Identification of LCIA results in accordance with the goal and scope definition determine the significant issues raised in the study. There are few issues that being state in the research papers such as lack information on region context [17], uncertainty of leaching data from uncontaminated biomass ash [6], technical and economical aspect [11]. Next, the researchers will evaluate the issue, conclude the LCA findings and released the recommendation for the intended audiences. The research on LCA has a great implication into concretes and cementitious materials studies since majority agreed with the LCIA results showed low environmental impacts with alteration/ substitution materials on OPC.

4 Conclusions

In this article, the LCA studies on cementitious material and concrete have been comparing to ISO guidelines to ensure the information obtained for the LCA study is appropriate. In all studies, the waste used on construction materials has been shown promising potential and proven to reduce environmental consequences. Although the target audience has been disregarding in their studies, most researchers are clear about the goal of the LCA study since it is critical to set the objectives before starting the analyses. All the potential findings will be impractical in the real world due to the lack of a targeted audience indicated in the research papers.

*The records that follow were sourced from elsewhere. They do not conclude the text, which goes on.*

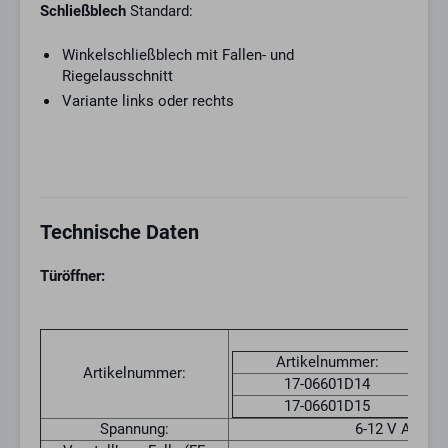
Schließblech
Standard:
Winkelschließblech mit Fallen- und
Riegelausschnitt
Variante links oder rechts
Technische Daten
Türöffner:
Artikelnummer:
Artikelnummer:
17-06601D14
17-06601D15
Spannung:
6-12 V AC/DC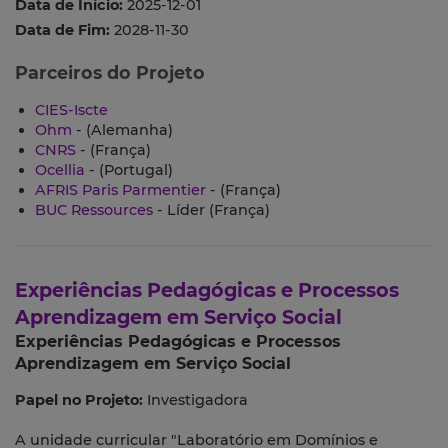
Data de Início:
2025-12-01
Data de Fim:
2028-11-30
Parceiros do Projeto
CIES-Iscte
Ohm
- (Alemanha)
CNRS
- (França)
Ocellia
- (Portugal)
AFRIS Paris Parmentier
- (França)
BUC Ressources
- Líder (França)
Experiências Pedagógicas e Processos
Aprendizagem em Serviço Social
Experiências Pedagógicas e Processos
Aprendizagem em Serviço Social
Papel no Projeto:
Investigadora
A unidade curricular "Laboratório em Domínios e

Global warming and other environmental impacts can also be reduced if the potential results and solutions can reach the right audience. Another incomplete issue by researchers is data quality assessment; the researchers failed to disclose the completeness, consistency, and sensitivity analyses in their studies. In the future, researchers are advising to complete these analyses to improve the data assessment quality and fulfilled all the ISO guidelines.